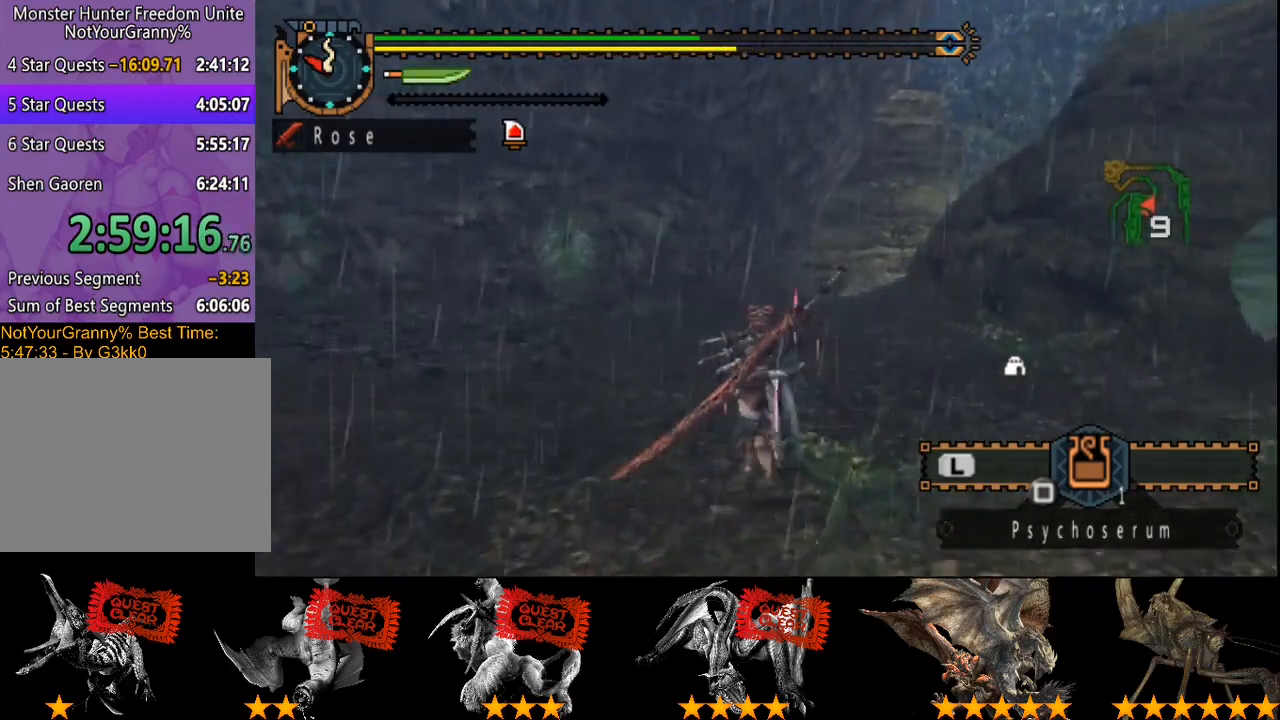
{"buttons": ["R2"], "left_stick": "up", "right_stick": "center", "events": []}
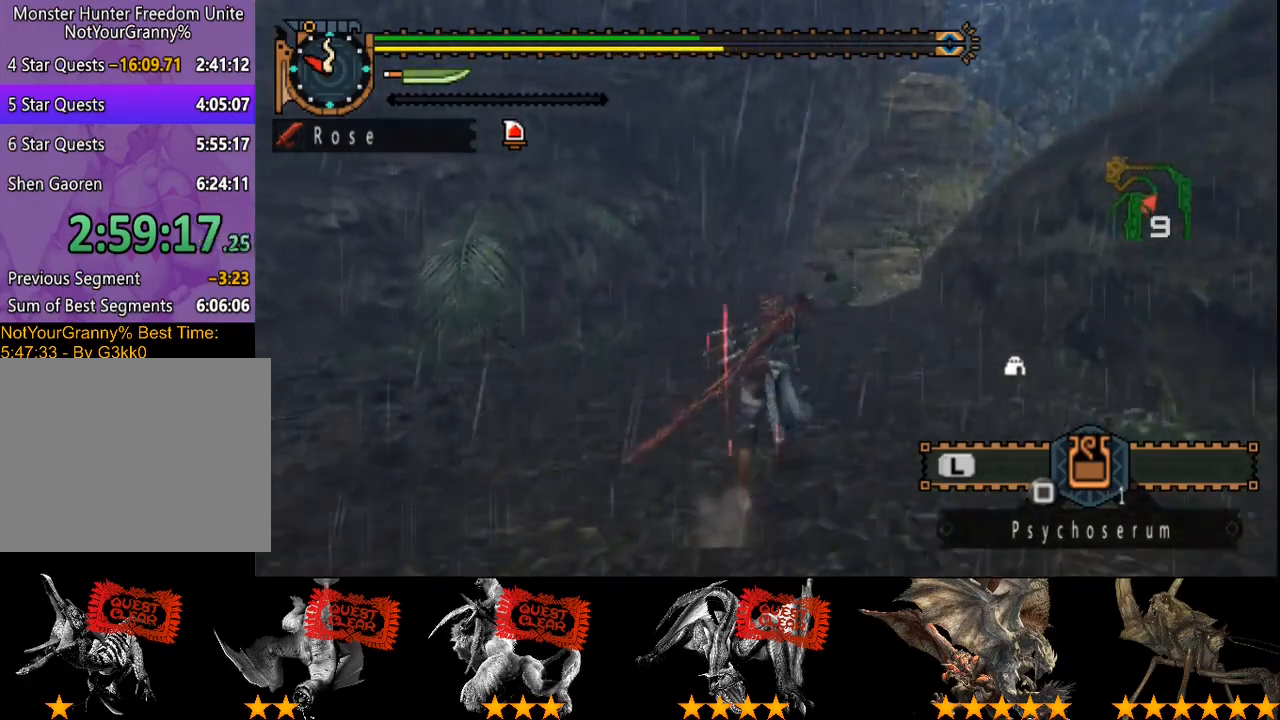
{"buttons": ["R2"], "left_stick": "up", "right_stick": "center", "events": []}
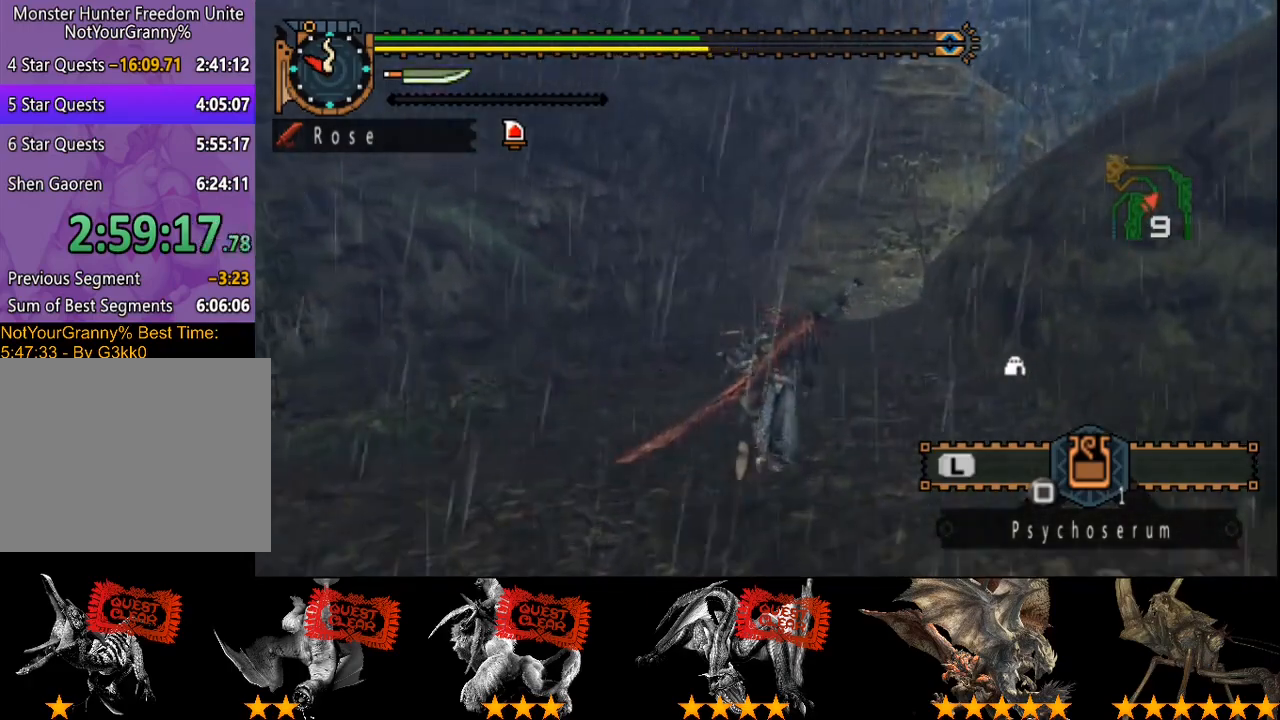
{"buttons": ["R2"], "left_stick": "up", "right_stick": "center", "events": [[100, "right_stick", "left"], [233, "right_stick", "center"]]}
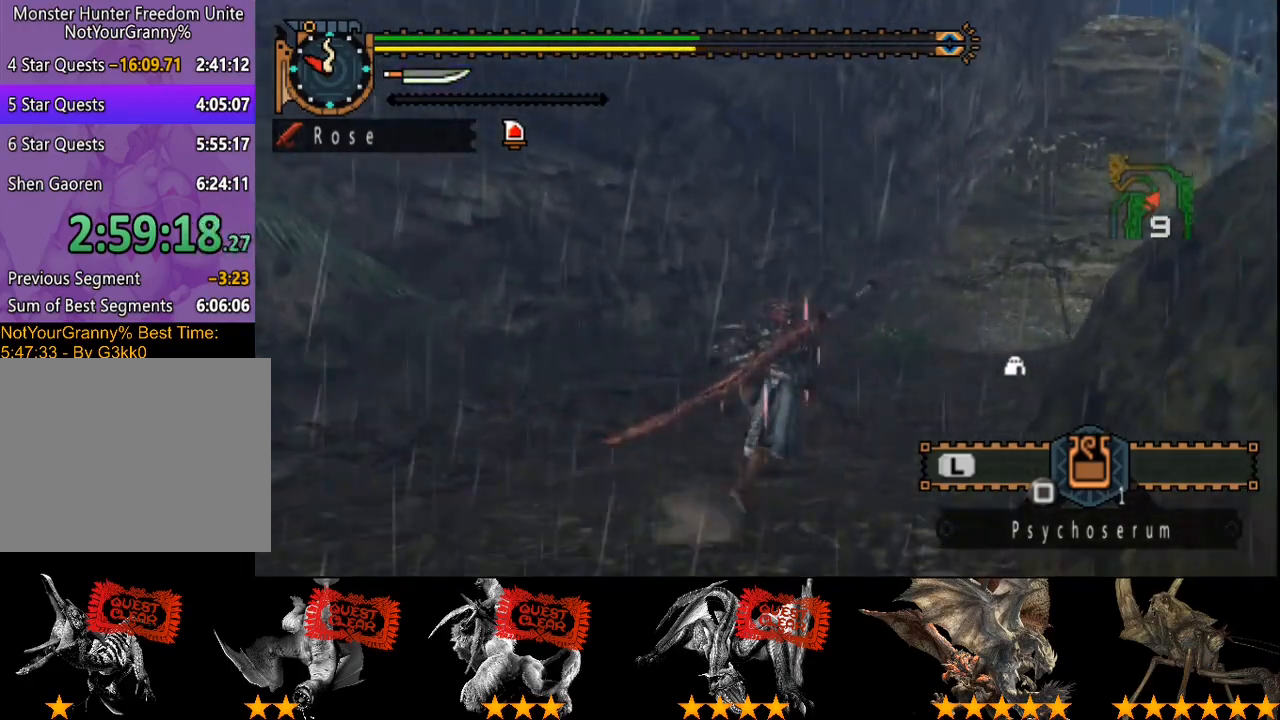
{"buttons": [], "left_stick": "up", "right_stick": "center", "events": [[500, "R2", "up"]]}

▸ TO DO
The entire listing above, word for word and without pictures, is what should be output.

▸ EXPECTED ANSWER
{"buttons": ["R2"], "left_stick": "up", "right_stick": "center", "events": []}
{"buttons": ["R2"], "left_stick": "up", "right_stick": "center", "events": []}
{"buttons": ["R2"], "left_stick": "up", "right_stick": "center", "events": [[100, "right_stick", "left"], [233, "right_stick", "center"]]}
{"buttons": [], "left_stick": "up", "right_stick": "center", "events": [[500, "R2", "up"]]}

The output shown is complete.